Due to vaccine hesitancy and the slowdown of new vaccinations, it will take several more months for the US to reach herd immunity numbers. Even if the US reaches their goals, the world is not keeping pace with them. Parts of East Europe, Asia, Latin America, and Africa are not on track to achieve widespread vaccination until 2023.
While billions wait for their vaccines, 2 in 3 epidemiologists agree that viral mutations will render first-generation vaccines ineffective by 2022. 88% agreed that low vaccination rates in some countries were what was allowing vaccine-resistant strains to develop. This means that by the time most of the world is vaccinated, another round of mass vaccination may be required. If the second round of vaccines rolls out at the same speed as the current one, then the pattern will continue.
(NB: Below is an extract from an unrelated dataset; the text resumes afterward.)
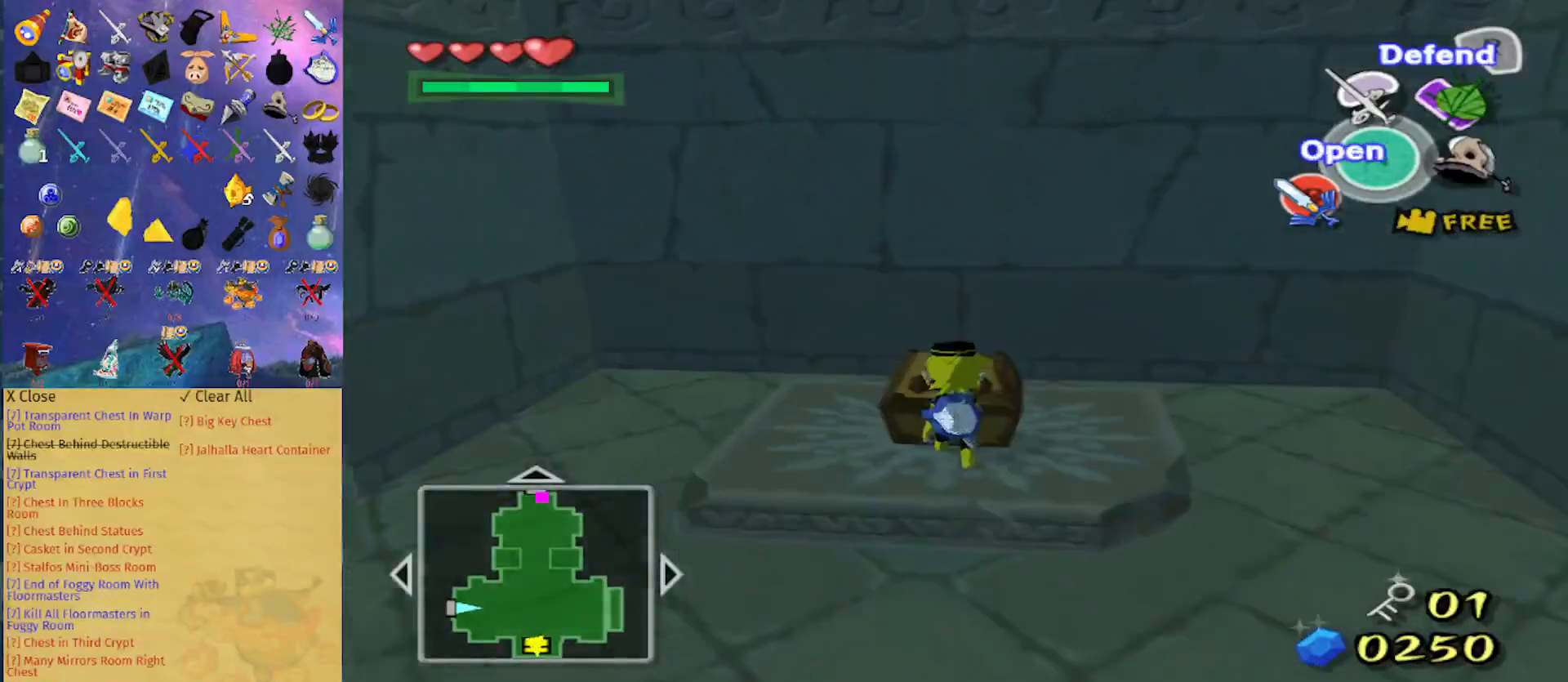
{"buttons": [], "left_stick": "center", "right_stick": "center", "events": [[33, "A", "up"], [100, "A", "down"], [167, "A", "up"], [233, "A", "down"], [267, "A", "up"], [300, "L1", "down"], [300, "left_stick", "center"], [467, "L1", "up"]]}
What is needed to achieve herd immunity? Herd immunity requires 70% to 85% of a population to be vaccinated. In the words of Seth Berkley, the CEO of Gavi, The Vaccine Alliance, “in a pandemic of course we’re only safe if we’re all safe.” Even after an individual is vaccinated, they should continue some precautions until herd immunity is reached. Slowing the spread also slows the emergence of new variants, which can put certain people in more danger than others.
After a year of pandemic, increased COVID-19 risk has been identified in conjunction with a wide variety of health conditions. Chronic lung disease, kidney disease, liver disease, obesity, and more are all on the list of risk multipliers.
While the general population maintains certain precautions like masking in specific situations and routine handwashing, those at risk ought to continue social distancing and avoid crowds. Additionally, at-risk patients who become infected may seek additional therapies from healthcare providers before they develop severe disease.
Tracking one’s individual risk level can be a difficult task. 1 in 4 adults could be incorrectly categorized for their risk of developing severe COVID-19. However, there are at-home kits that consider 16 comorbidities and genetic markers to form an assessment. Using these tests improves risk prediction by as much as 25% over standard clinical models. A user of the kit can receive their risk score and a detailed report within 5-7 days.